GOAL OF THE EXERCISE:
In the Extremoduro passage below, which instruments does Uoho play in La Pedrá?

** Opening EXERCISE PASSAGE block **

1993 is a crucial year in the history of Extremoduro. For starters, they cross paths with Iñaki "Uoho" Antón (then guitarist of Platero y Tú) in Bilbao and together with other musicians start a new project: La Pedrá. Robe is responsible for voice and guitar, Uoho for a second guitar, keyboards and percussion, and they join Dieguillo (bassist for Quemando Ruedas, Cicatriz, Antisocial), Gary (drums for Quattro Clavos) and Selu (from Reincidentes) with his saxophone and cante jondo. In August, they take to the studio to record a half-hour of music but it is highly experimental and discontinuous and the label refuses to back it, as it is seen as too risky. They would have to wait two more years for it to be sold commercially. Still, thanks to the stability that DRO gives the band, Robe is able to start a side project to Extremoduro in Barcelona: The Q3. This gives space to accommodate the ideas that did not work within Extremoduro. Jorge "el Moja" is on drums, Eugene on the guitar, Miguel Ferreras on bass and Ramón Sogas "Mon", on the other bass.

** Closing EXERCISE PASSAGE block **
** Opening PROVIDED DATA block **

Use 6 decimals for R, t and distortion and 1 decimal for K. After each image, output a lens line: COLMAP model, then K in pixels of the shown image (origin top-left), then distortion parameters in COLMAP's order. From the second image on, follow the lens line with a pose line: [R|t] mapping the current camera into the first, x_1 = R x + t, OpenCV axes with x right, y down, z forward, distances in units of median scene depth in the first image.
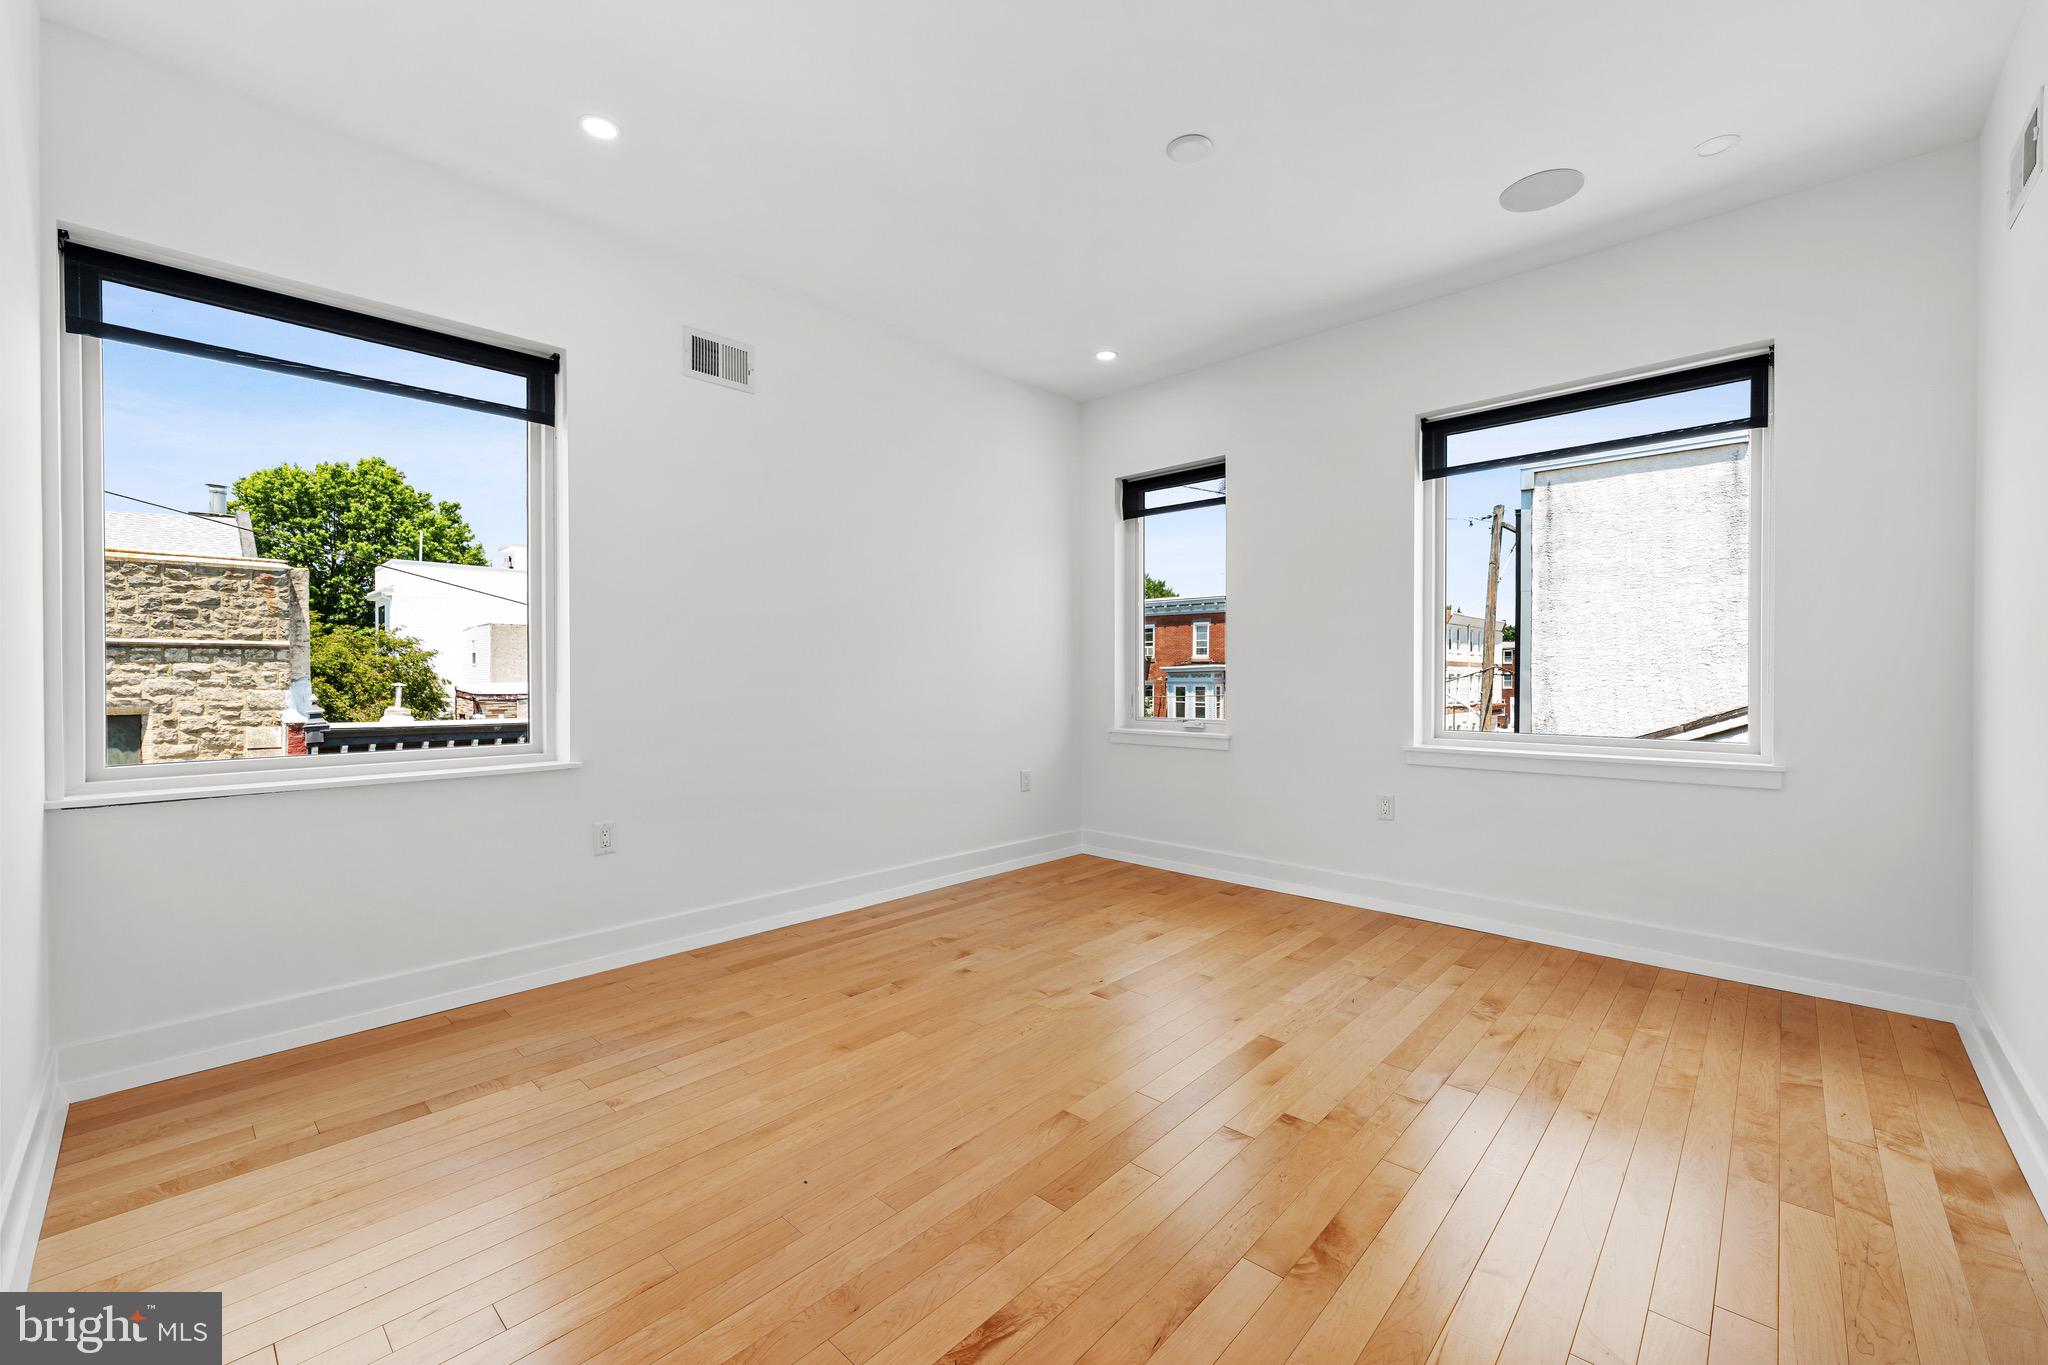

** Closing PROVIDED DATA block **

EXPECTED ANSWER:
A second guitar, keyboards and percussion.